On other Dodd-Frank notes, the SEC still has remaining rules to implement. Self admittedly, the SEC was challenged in accurately predicting the timing for implementation. Director Cross noted that the SEC has made good progress on all Dodd-Frank requirements that had deadlines, which took priority. Attention will now turn to implementation of the remaining rules (after turning some attention to focus on deadlines imposed by the JOBS Act first).
Tips
What I really appreciated about Director Cross’ address is that she had real tips to provide to issuer companies. I think anytime there’s an opportunity to hear from someone at one of the regulators, visibility into their thinking is more transparent. For example, the Director Cross says the SEC is aware of some specific concerns raised by companies relative to their disclosures. Namely, questions around putting supplemental income in context (e.g. if you pay a bonus in January that was earned prior to December 31, when do you disclose it?). According to Director Cross, the SEC needs to make sure these scenarios are interpreted consistently (my interpretation: don’t be surprised if down the road some interpretive guidance is issued.) Another area of concern for companies is the reporting of realized vs. realizable income. There’s no industry definition for this, so Director Cross’ advice is to approach it consistently year-over-year.
Reminders
On a final note, Director Cross had a few reminders for companies:
- 402(s) disclosures (how compensation practices relate to risk management) – companies need to remember that even if compensation practices haven’t changed, the company’s approach to risk management may have changed. For this reason, companies need to assess both practices annually.

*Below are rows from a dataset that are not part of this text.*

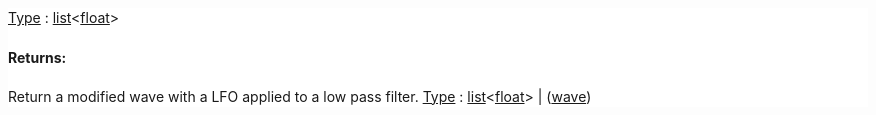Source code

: <ins>Type</ins> : [list](https://docs.microsoft.com/en-us/dotnet/api/system.collections.generic.list-1?view=net-6.0)<[float](https://docs.microsoft.com/en-us/dotnet/api/system.double?view=net-6.0)>

#### Returns:
Return a modified wave with a LFO applied to a low pass filter.
<ins>Type</ins> : [list](https://docs.microsoft.com/en-us/dotnet/api/system.collections.generic.list-1?view=net-6.0)<[float](https://docs.microsoft.com/en-us/dotnet/api/system.double?view=net-6.0)> | ([wave](/ALGOSUP_2022_Project_3_B/_posts/audio/wave))



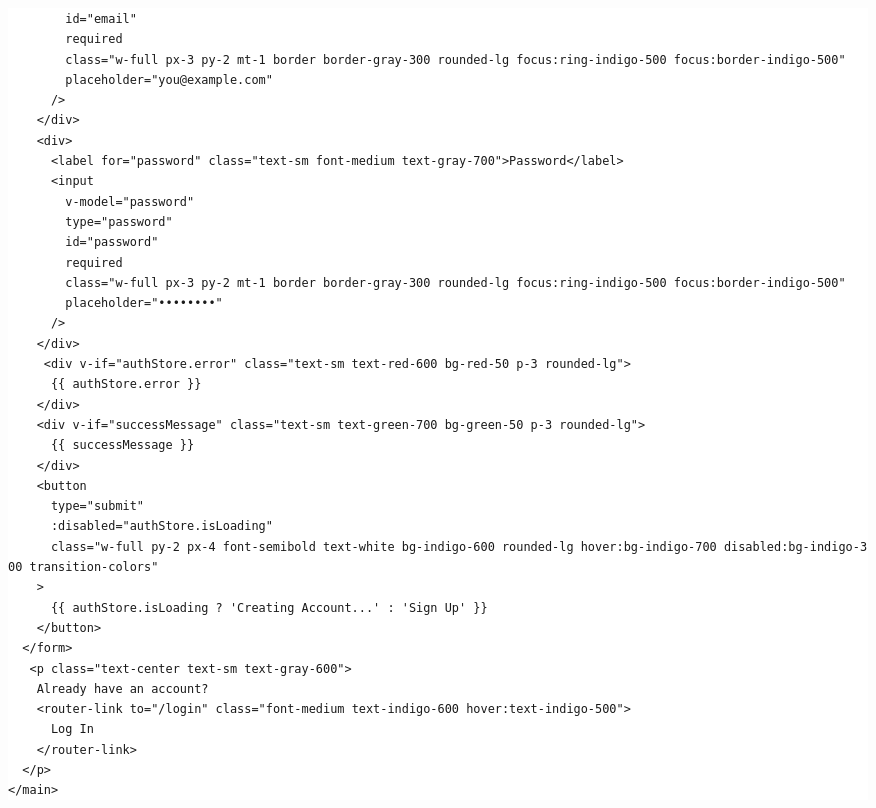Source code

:             id="email"
            required
            class="w-full px-3 py-2 mt-1 border border-gray-300 rounded-lg focus:ring-indigo-500 focus:border-indigo-500"
            placeholder="you@example.com"
          />
        </div>
        <div>
          <label for="password" class="text-sm font-medium text-gray-700">Password</label>
          <input
            v-model="password"
            type="password"
            id="password"
            required
            class="w-full px-3 py-2 mt-1 border border-gray-300 rounded-lg focus:ring-indigo-500 focus:border-indigo-500"
            placeholder="••••••••"
          />
        </div>
         <div v-if="authStore.error" class="text-sm text-red-600 bg-red-50 p-3 rounded-lg">
          {{ authStore.error }}
        </div>
        <div v-if="successMessage" class="text-sm text-green-700 bg-green-50 p-3 rounded-lg">
          {{ successMessage }}
        </div>
        <button
          type="submit"
          :disabled="authStore.isLoading"
          class="w-full py-2 px-4 font-semibold text-white bg-indigo-600 rounded-lg hover:bg-indigo-700 disabled:bg-indigo-300 transition-colors"
        >
          {{ authStore.isLoading ? 'Creating Account...' : 'Sign Up' }}
        </button>
      </form>
       <p class="text-center text-sm text-gray-600">
        Already have an account? 
        <router-link to="/login" class="font-medium text-indigo-600 hover:text-indigo-500">
          Log In
        </router-link>
      </p>
    </main>
  </div>
</template>

<script setup>
import { ref } from 'vue';
import { useAuthStore } from '../stores/authStore';

const authStore = useAuthStore();
const username = ref('');
const email = ref('');
const password = ref('');
const successMessage = ref('');
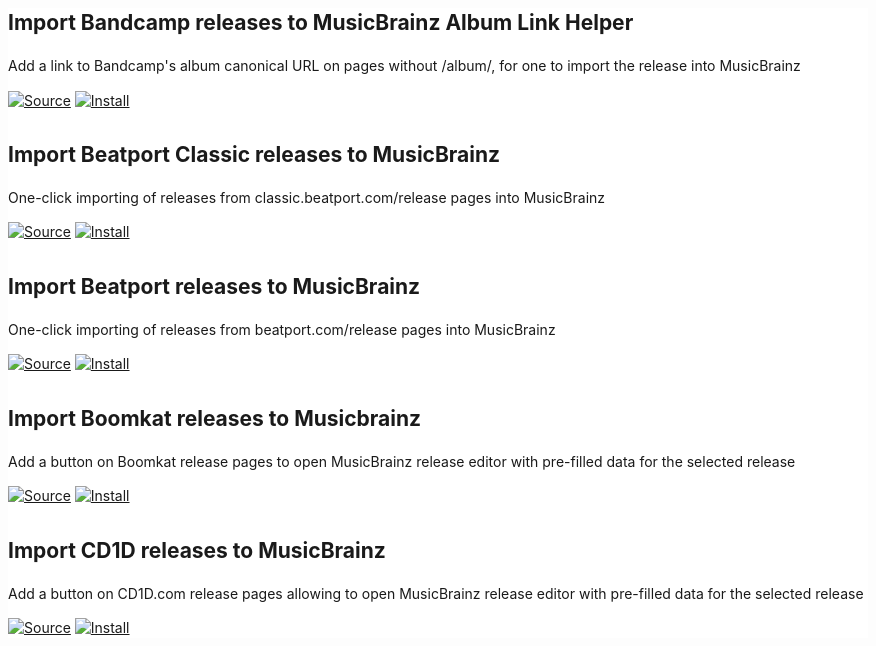 ## <a name="bandcamp_importer_helper"></a> Import Bandcamp releases to MusicBrainz Album Link Helper

Add a link to Bandcamp's album canonical URL on pages without /album/, for one to import the release into MusicBrainz

[![Source](https://github.com/jerone/UserScripts/blob/master/_resources/Source-button.png)](https://github.com/murdos/musicbrainz-userscripts/blob/master/bandcamp_importer_helper.user.js)
[![Install](https://raw.github.com/jerone/UserScripts/master/_resources/Install-button.png)](https://raw.github.com/murdos/musicbrainz-userscripts/master/bandcamp_importer_helper.user.js)

## <a name="beatport_classic_importer"></a> Import Beatport Classic releases to MusicBrainz

One-click importing of releases from classic.beatport.com/release pages into MusicBrainz

[![Source](https://github.com/jerone/UserScripts/blob/master/_resources/Source-button.png)](https://github.com/murdos/musicbrainz-userscripts/blob/master/beatport_classic_importer.user.js)
[![Install](https://raw.github.com/jerone/UserScripts/master/_resources/Install-button.png)](https://raw.githubusercontent.com/murdos/musicbrainz-userscripts/master/beatport_classic_importer.user.js)

## <a name="beatport_importer"></a> Import Beatport releases to MusicBrainz

One-click importing of releases from beatport.com/release pages into MusicBrainz

[![Source](https://github.com/jerone/UserScripts/blob/master/_resources/Source-button.png)](https://github.com/murdos/musicbrainz-userscripts/blob/master/beatport_importer.user.js)
[![Install](https://raw.github.com/jerone/UserScripts/master/_resources/Install-button.png)](https://raw.githubusercontent.com/murdos/musicbrainz-userscripts/master/beatport_importer.user.js)

## <a name="boomkat_importer"></a> Import Boomkat releases to Musicbrainz

Add a button on Boomkat release pages to open MusicBrainz release editor with pre-filled data for the selected release

[![Source](https://github.com/jerone/UserScripts/blob/master/_resources/Source-button.png)](https://github.com/murdos/musicbrainz-userscripts/blob/master/boomkat_importer.user.js)
[![Install](https://raw.github.com/jerone/UserScripts/master/_resources/Install-button.png)](https://raw.githubusercontent.com/murdos/musicbrainz-userscripts/master/boomkat_importer.user.js)

## <a name="cd1d_importer"></a> Import CD1D releases to MusicBrainz

Add a button on CD1D.com release pages allowing to open MusicBrainz release editor with pre-filled data for the selected release

[![Source](https://github.com/jerone/UserScripts/blob/master/_resources/Source-button.png)](https://github.com/murdos/musicbrainz-userscripts/blob/master/cd1d_importer.user.js)
[![Install](https://raw.github.com/jerone/UserScripts/master/_resources/Install-button.png)](https://raw.github.com/murdos/musicbrainz-userscripts/master/cd1d_importer.user.js)
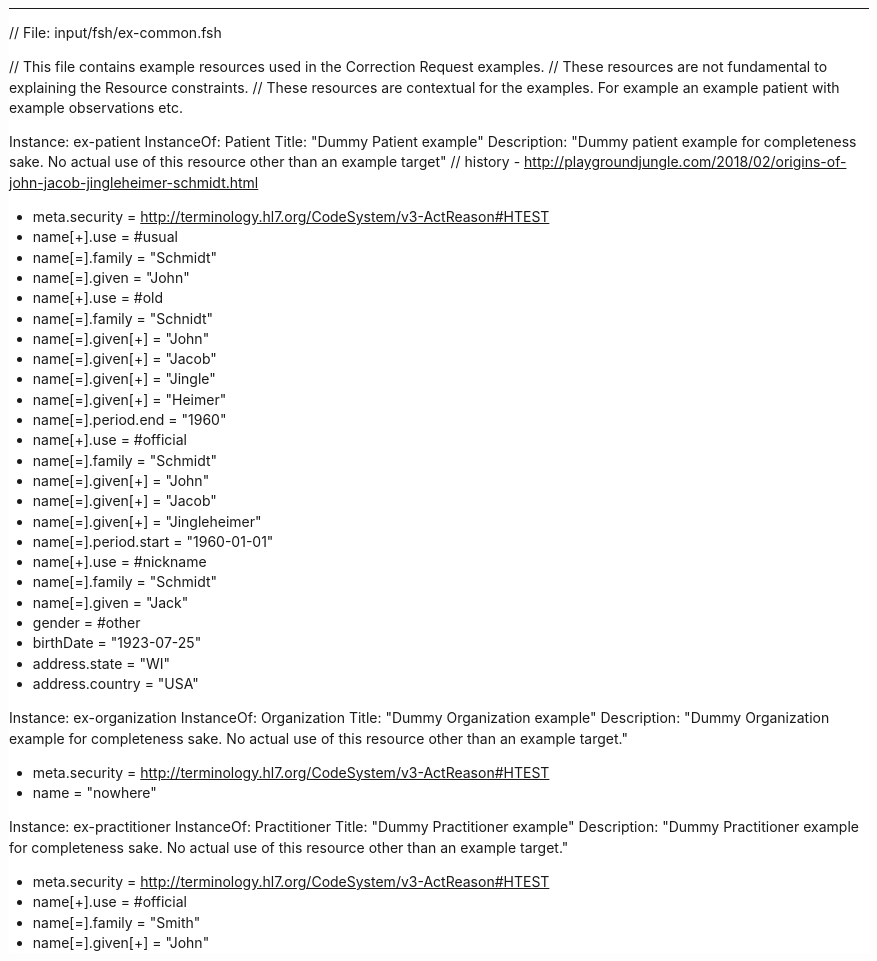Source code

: 
---

// File: input/fsh/ex-common.fsh

// This file contains example resources used in the Correction Request examples. 
// These resources are not fundamental to explaining the Resource constraints. 
// These resources are contextual for the examples. For example an example patient with example observations etc.

Instance:   ex-patient
InstanceOf: Patient
Title:      "Dummy Patient example"
Description: "Dummy patient example for completeness sake. No actual use of this resource other than an example target"
// history - http://playgroundjungle.com/2018/02/origins-of-john-jacob-jingleheimer-schmidt.html
* meta.security = http://terminology.hl7.org/CodeSystem/v3-ActReason#HTEST
* name[+].use = #usual
* name[=].family = "Schmidt"
* name[=].given = "John"
* name[+].use = #old
* name[=].family = "Schnidt"
* name[=].given[+] = "John"
* name[=].given[+] = "Jacob"
* name[=].given[+] = "Jingle"
* name[=].given[+] = "Heimer"
* name[=].period.end = "1960"
* name[+].use = #official
* name[=].family = "Schmidt"
* name[=].given[+] = "John"
* name[=].given[+] = "Jacob"
* name[=].given[+] = "Jingleheimer"
* name[=].period.start = "1960-01-01"
* name[+].use = #nickname
* name[=].family = "Schmidt"
* name[=].given = "Jack"
* gender = #other
* birthDate = "1923-07-25"
* address.state = "WI"
* address.country = "USA"

Instance:   ex-organization
InstanceOf: Organization
Title:      "Dummy Organization example"
Description: "Dummy Organization example for completeness sake. No actual use of this resource other than an example target."
* meta.security = http://terminology.hl7.org/CodeSystem/v3-ActReason#HTEST
* name = "nowhere"

Instance: ex-practitioner
InstanceOf: Practitioner
Title: "Dummy Practitioner example"
Description: "Dummy Practitioner example for completeness sake. No actual use of this resource other than an example target."
* meta.security = http://terminology.hl7.org/CodeSystem/v3-ActReason#HTEST
* name[+].use = #official
* name[=].family = "Smith"
* name[=].given[+] = "John"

- Performance Targets – remember that if a performance target isn’t met, this could be material, and the SEC expects companies to have related discussion in the CD&A disclosure in the proxy.
- Say-on-Pay – companies should view their proxy statement as an advocate for their pay practices, and a means to communicate with their shareholders.
It certainly was a treat to have Director Cross’ participation in the Proxy Disclosure pre-conference session, and hopefully this summary has provided an inside view into some of the SEC’s agenda, concerns, and radar.